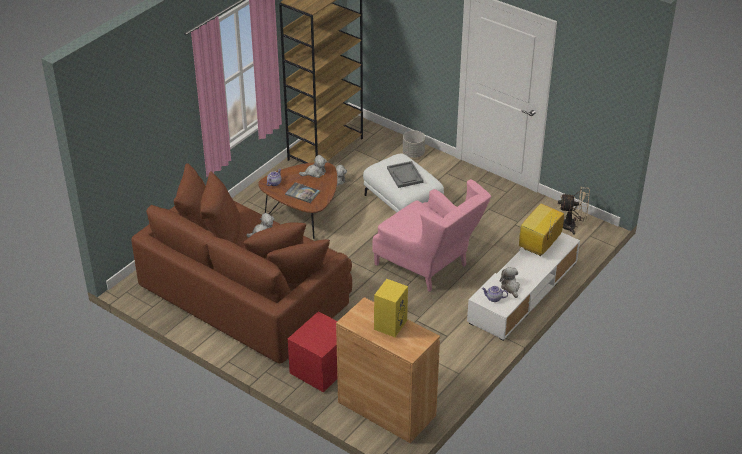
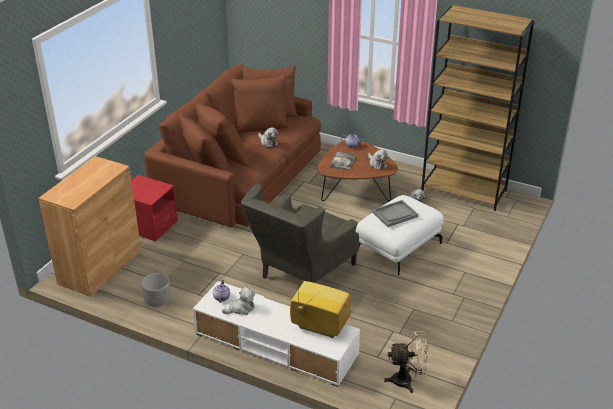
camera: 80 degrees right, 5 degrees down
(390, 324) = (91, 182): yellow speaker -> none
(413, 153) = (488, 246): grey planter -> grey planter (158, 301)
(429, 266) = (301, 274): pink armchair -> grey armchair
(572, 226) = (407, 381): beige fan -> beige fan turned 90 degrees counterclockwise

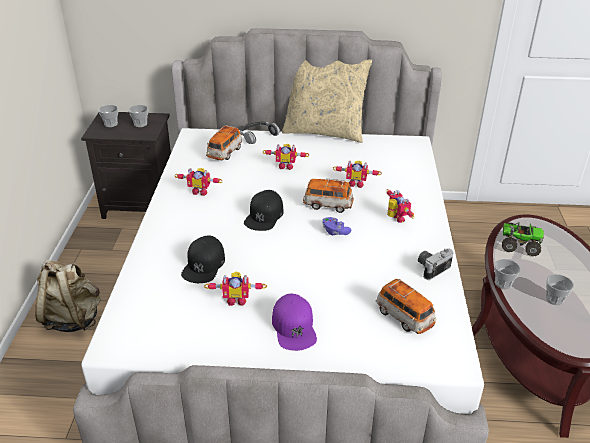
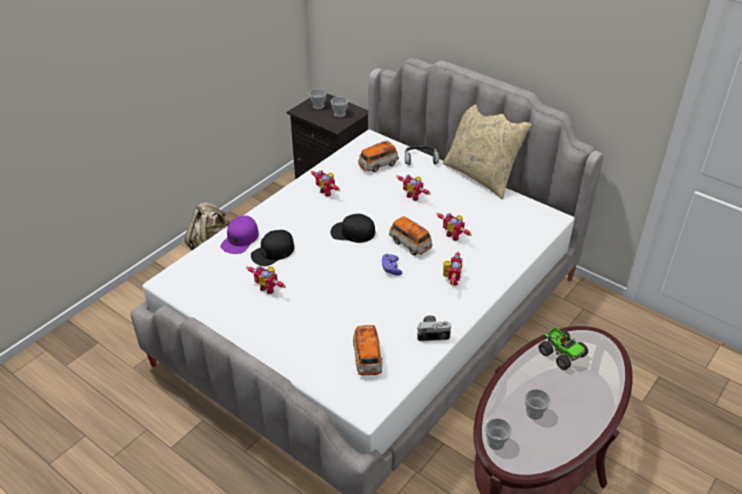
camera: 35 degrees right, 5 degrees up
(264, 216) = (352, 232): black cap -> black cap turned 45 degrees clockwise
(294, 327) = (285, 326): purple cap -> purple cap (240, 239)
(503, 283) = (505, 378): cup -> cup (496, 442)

━━━━━━

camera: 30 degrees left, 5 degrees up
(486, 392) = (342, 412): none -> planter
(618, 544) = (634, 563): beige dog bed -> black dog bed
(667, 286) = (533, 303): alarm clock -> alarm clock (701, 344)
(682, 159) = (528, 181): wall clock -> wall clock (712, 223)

━━━━━━

**WORK TASK**
Return exactly the lines above, from the one with "camera: 80 degrees right, 5 degrees down" up to and including the one with "(503, 283) = (505, 378): cup", and include no pictures.

**FINAL ANSWER**
camera: 80 degrees right, 5 degrees down
(390, 324) = (91, 182): yellow speaker -> none
(413, 153) = (488, 246): grey planter -> grey planter (158, 301)
(429, 266) = (301, 274): pink armchair -> grey armchair
(572, 226) = (407, 381): beige fan -> beige fan turned 90 degrees counterclockwise

camera: 35 degrees right, 5 degrees up
(264, 216) = (352, 232): black cap -> black cap turned 45 degrees clockwise
(294, 327) = (285, 326): purple cap -> purple cap (240, 239)
(503, 283) = (505, 378): cup -> cup (496, 442)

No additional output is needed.